July 26, 2011
When the State Legislature passed of the hydrofracking moratorium bill late last year, I drew a lot of flack for urging then-Governor David Paterson to veto the measure. Supporters of the moratorium raised the ghastly specter of contaminated water supplies and went as far as supporting a ban on all gas drilling in the Marcellus Shale and beyond.
Paterson vetoed the measure but then issued an executive order instituting a moratorium on gas drilling in the Marcellus Shale. It was a head-scratching decision because drilling could not be permitted because the environmental regulations had yet to be drafted.
Because of my outspoken opposition to the hydrofracking moratorium, I was invited, along with John Holko, president of Lenape Resources, onto a NY1 News debate with actor Mark Ruffalo and Gasland filmmaker Josh Fox.

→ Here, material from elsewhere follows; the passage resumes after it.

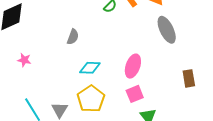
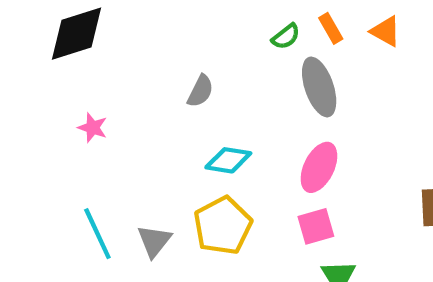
gray ellipse: (167, 30) -> (319, 87), moved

It was an enlightening experience fending off both men’s wild accusations about the perils of “fracking.”
Since leaving office last year, I have written op-ed essays and appeared on the radio extolling the benefits of natural gas exploration in the Marcellus Shale. The NY Post published my op-ed, Phony Fears on Fracking, where I refuted the hysteria about the threat allegedly posed by horizontal hydraulic fracturing.

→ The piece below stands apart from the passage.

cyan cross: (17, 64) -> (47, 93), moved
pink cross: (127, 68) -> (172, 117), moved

The election of pro-business Governor Andrew Cuomo brought the opportunity for a change in state policy. When asked about his efforts to reduce state spending, keeping taxes low and reducing the state workforce, Cuomo replied, “I’m a progressive who’s broke.”

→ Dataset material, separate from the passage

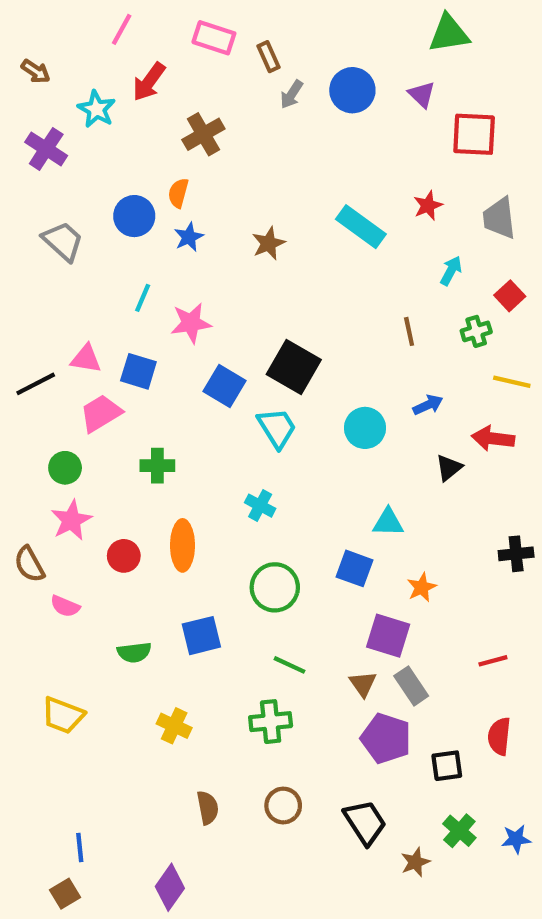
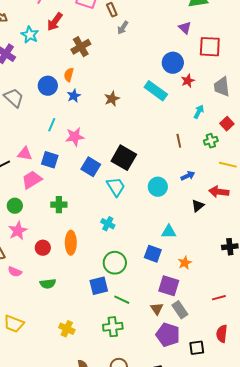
blue circle: (352, 90) -> (173, 63), moved
blue square: (201, 636) -> (99, 286), moved
green semicircle: (134, 652) -> (48, 284), moved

Just last month, Governor Cuomo and the State Department of Environmental Conservation (DEC) agreed that prohibiting gas exploration without any credible evidence of danger to the state’s water supply would not be in the best interest of our state’s economy. Cuomo has gone on to say that his focus over the next six months will be “jobs, jobs, jobs.” That is good news for the residents and local governments in the state’s Southern Tier.